Step 6. Inspections/Inspections Approval: Get all required inspections completed and passed. We cannot say this enough: only use a DC Government inspector. If you hire a third-party inspection service, you will be required to go through an oversight inspection done by a DC Government inspector as part of the Certificate of Occupancy application process but if you use a DC Government inspector, there will likely be no additional inspections as part of the Certificate of Occupancy application process. Once all required Inspections have been completed and Approved – you can then begin a Certificate of Occupancy application. And RentJiffy can gladly assist you with this.

The finish line! It's time to get a Certificate of Occupancy.

After your inspections have passed, you can obtain a new Certificate of Occupancy and a business license to rent your property. Congrats! You are now a legal landlord in the eyes of the D.C. government. 

For more information on the business license please see our article pertaining to the license.

RentJiffy can expertly assist with obtaining your CO and business license. Please reach out to us to discuss options and costs.

Should I worry about my Certificate of Occupancy expiring?

No, because COs do not expire. They are valid as long as the ownership of the property does not change (for example, if you moved the property from your personal name to a trust, or if you sold the property). In these cases, you would have to initiate an Ownership Change application.

One last question: I was told my zoning does not allow for a Certificate of Occupancy. Do I have any other options?

Typically this will happen if your property is in a single-R zoning district. A CO for housing purposes is issued to properties in RF, RA, or any other zoning district that allows for multi-family development. In single-R districts, you are permitted to have an accessory dwelling unit (ADU). But unlike a two-family flat property, there are restrictions on ADUs. Review our support article, What Is An Accessory Dwelling Unit?, for more information.

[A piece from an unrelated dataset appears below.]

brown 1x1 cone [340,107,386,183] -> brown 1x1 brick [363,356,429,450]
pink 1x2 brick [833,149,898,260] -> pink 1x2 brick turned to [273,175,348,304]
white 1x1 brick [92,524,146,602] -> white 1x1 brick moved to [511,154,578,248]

If you find that ADUs are too restrictive, then you could attempt to obtain a Zoning Variance or Special Exception from the DC Office of Zoning, Board of Zoning Adjustment (BZA). In this scenario, you can submit your plans with an application for a variance/special exception for review by the BZA. As part of the review, you will have to appear at a BZA hearing, where your neighbors will have a chance to weigh in. 

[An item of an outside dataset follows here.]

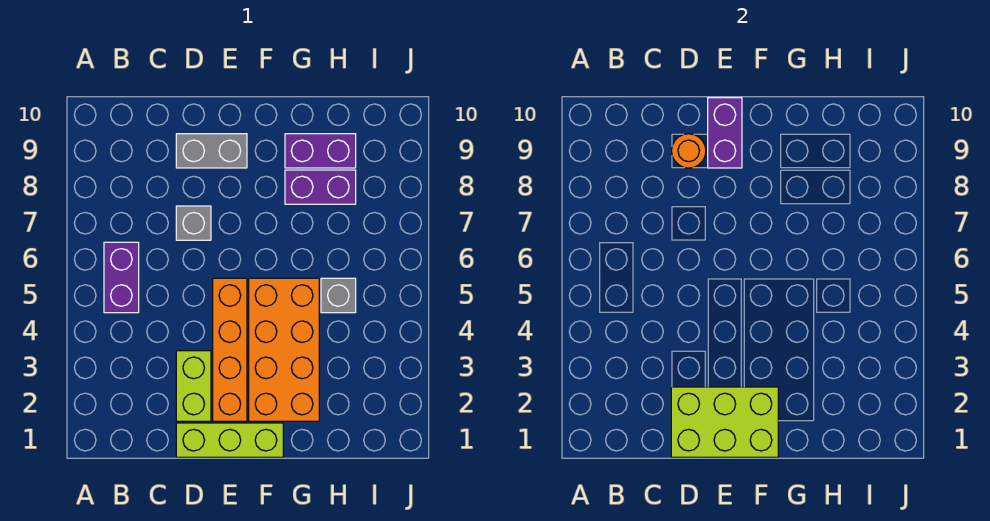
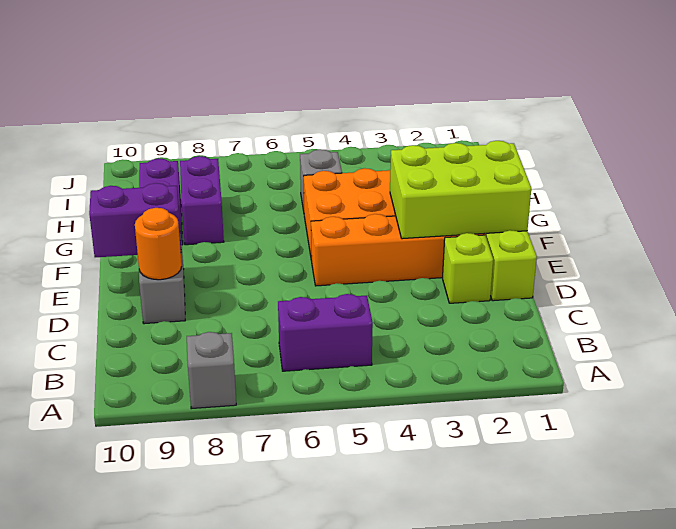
lime 2x3 brick [671,387,778,457] -> lime 2x3 brick turned to [390,141,531,239]
lime 1x2 brick [176,351,211,421] -> lime 1x1 brick [443,233,493,303]
grey 1x1 brick [176,206,211,240] -> grey 1x1 brick moved to [187,332,236,409]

Be aware that initiating a variance or special exception can be a costly process without a guaranteed approval. For example, as part of your application, you will have to submit architectural plans and pay fees to the BZA. In addition, it could take 30-60 days before you get a final decision; add to that the time it takes to submit the plans and building permit to DOB, wait for the plan approval and, finally, be issued your building permit so you can begin construction. Therefore, we strongly recommend that you speak with a zoning attorney who can advise you on the process and practicality of your variance/special exception application.

Two important tips:

Tip 1: If you need inspections, seriously consider using a D.C. Government inspector, not a third-party inspection service, to do them. In addition to possibly spending hundreds, if not thousands, of dollars, by using a third-party inspection service, you will also have to undergo a third-party oversight inspection in order to get the new certificate of occupancy. This means you will still have a D.C. Government inspector – two inspectors instead of just one. In contrast, if you use just a D.C. Government inspector, you will not need an oversight inspection. Also, the fees for the D.C. Government Inspector are already included in the building permitting fees, no matter if you use the inspector or not. 

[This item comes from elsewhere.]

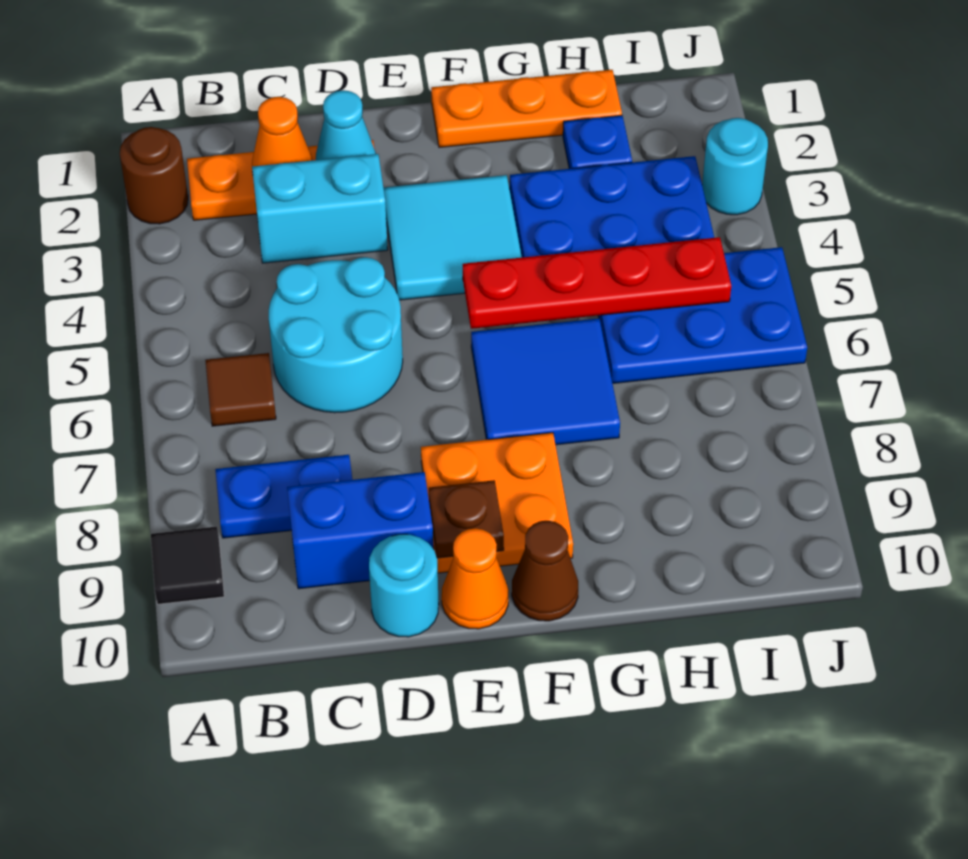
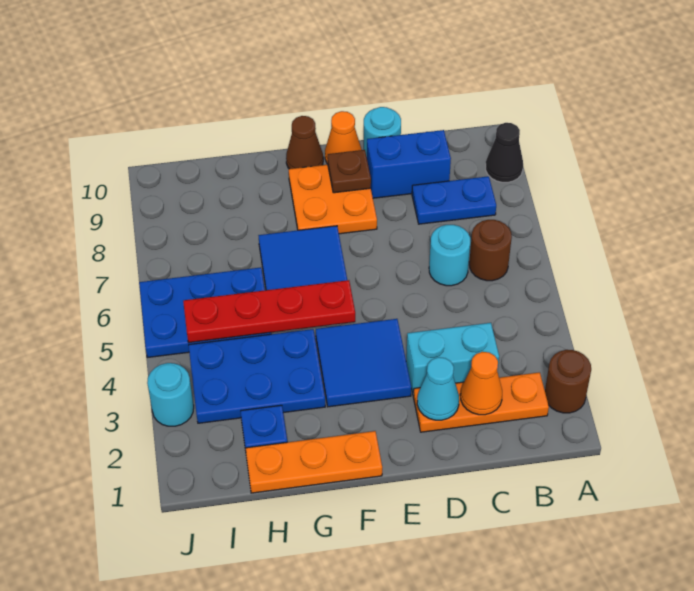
black 1x1 tile [151,526,224,604] -> black 1x1 cone [486,123,523,182]
brown 1x1 tile [205,353,276,426] -> brown 1x1 round brick [469,220,512,281]
cyan 2x2 round brick [269,257,403,413] -> cyan 1x1 round brick [429,225,470,286]
cyan 2x2 tile [383,175,522,300] -> blue 2x2 tile [316,319,411,407]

Tip 2: When engaging an architect to do a conversion, ask them to walk the property before you hire them to do plans. If an architect will agree to this, they will be able to give you an idea of what, if any, construction will be necessary as part of the conversion. Knowing this upfront and before you agree to have plans drawn will help you have a good understanding of if and why you will need construction, and what an estimated cost for the conversion will look like.

Resources:

Find an architect - The local chapter of the American Institute of Architects has a directory of architects on their site.